My mouth finds his, or maybe his finds mine. It doesn’t matter. As soon as they brush, we’re both lost. His tongue spears into my mouth without hesitation and then he’s kissing me. I’ve never been kissed like this before — like I’m being claimed, branded, marked as his. Every fumbling high-school boy and drunken college crush falls away in the wake of Nate’s kiss. Teeth, tongues, hands, lips. We devour each other.

I taste bourbon and blood as my lip cracks open again beneath his onslaught. A growl rattles from deep in his chest as he tastes it, but he doesn’t stop. I wouldn’t let him if he tried.

My hands work into his hair and pull him closer, deepening the kiss. His stubble scrapes my cheeks as our mouths consume each other — a decade of lust pouring out in a torrent, fueling the fire. His hands roam my back, my ass, my sides. They slip up under my borrowed t-shirt, seeking skin and heat. I moan at the sensation of his callused hands against me, writhing to get closer.

Not close enough. Never close enough.

We are the most treacherous of fault-lines, long overdue for a quake. The pressure has built and built and built between our opposing sides for years, until finally, the very earth cracks open beneath us.

We are a natural disaster.

We are a perfect storm.

We will ruin lives and level cities and destroy everything in our wake.

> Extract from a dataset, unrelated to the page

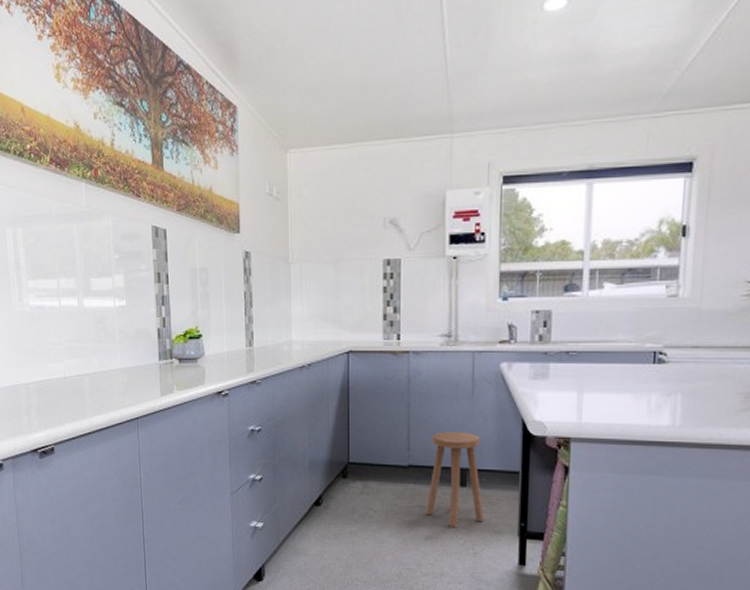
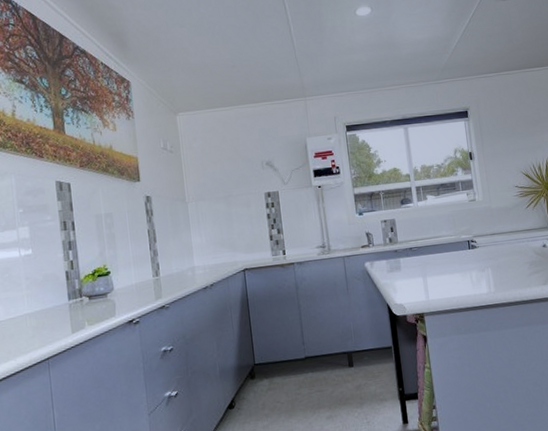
stool: present [425,431,484,528] -> none [321,321,371,404]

And none of it matters. Not now. Not here, in his arms.

He kisses me deeper, like he can’t get enough, his hands finding the sides of my face, holding me there without tenderness. Winding into my hair, tugging until my head falls back, totally at his mercy. He’s playing rough.

I can play rough, too.

I slide my hands down his back, around his hips, up his thighs. When I find the length of him, he’s hard as steel encased beneath the denim of his jeans. I stroke my fingers against the ridges there, reeling when I hear a needy sound rattle from his throat.

I did that. One brush of my fingers did that.

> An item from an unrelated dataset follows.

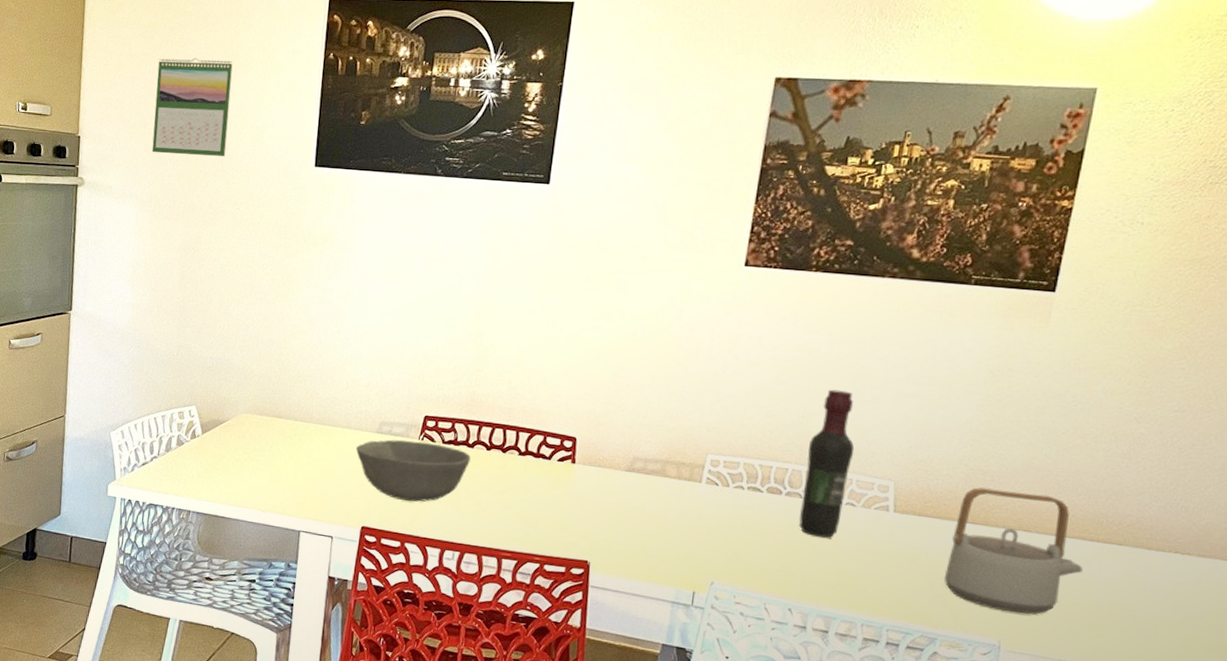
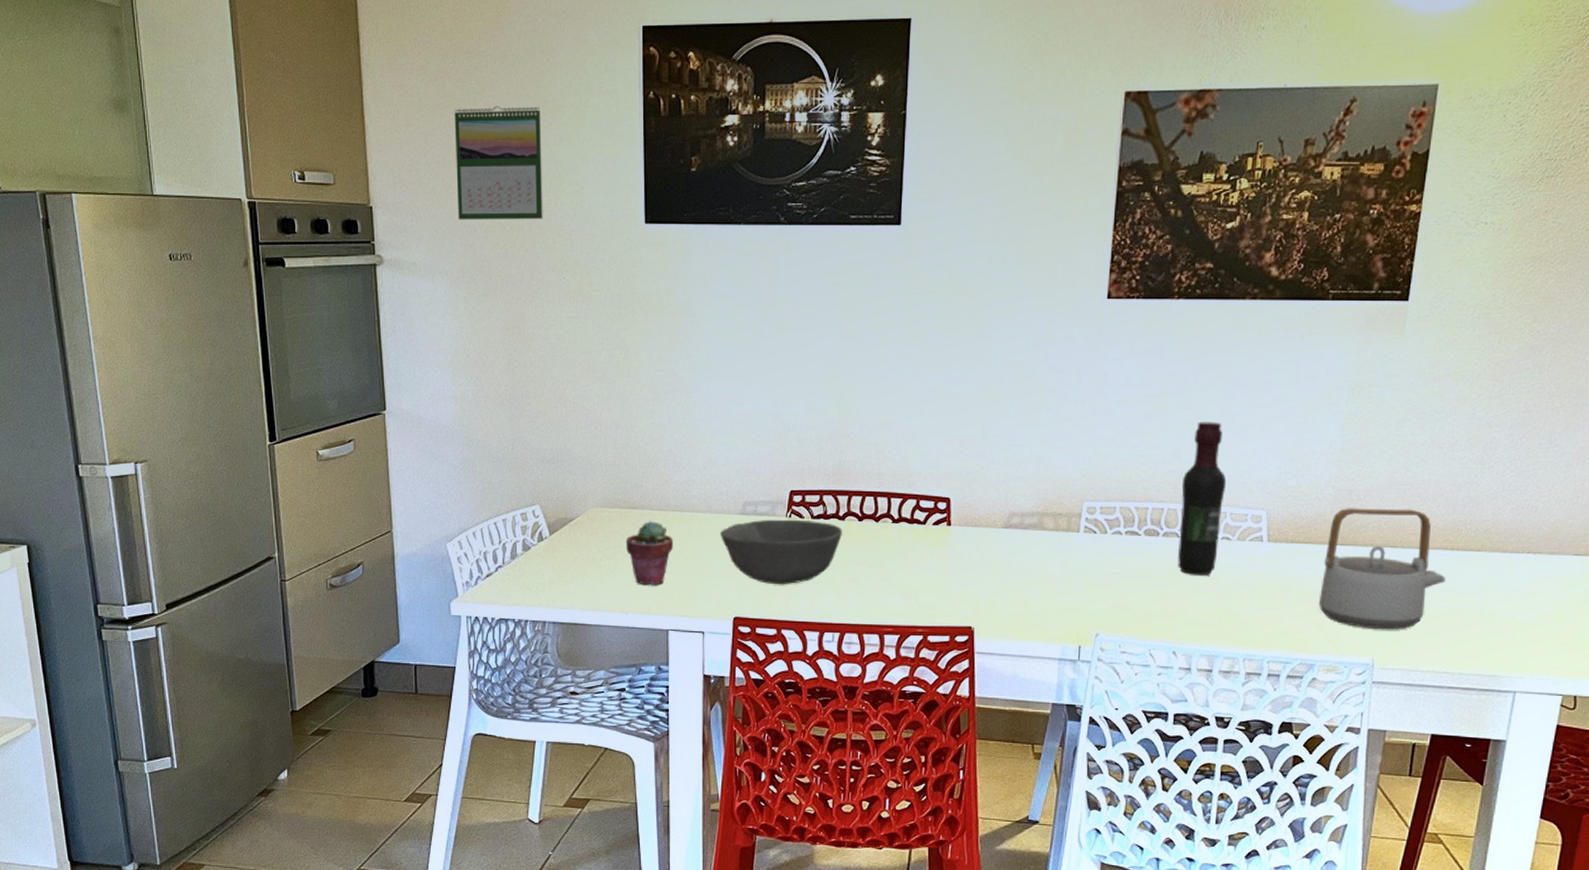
potted succulent: none [269,430,313,490] -> present [625,521,674,586]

It’s a rush — knowing he’s just as affected by me as I am by him. I do it again, harder this time, feeling bold with his hands in my hair and his tongue in my mouth. He breaks away, panting, his forehead resting on mine.

“Fuck.” The sheer need in his voice is barely leashed. “We shouldn’t—”

I meet his eyes as my hand grips him. His gaze is stormy, filled with guilt and lust and a million other emotions.

“Nate,” I whisper, hand running the length of him again. Except for the ragged inhales moving his chest, he’s entirely still. “Make love to me. Please.”

He groans. His forehead hits mine again, and I feel his breaths against my swollen mouth. I press my lips to his in a lingering kiss.

“You’re going to kill me.” His voice is tight.

“I’ll make sure you die happy,” I whisper.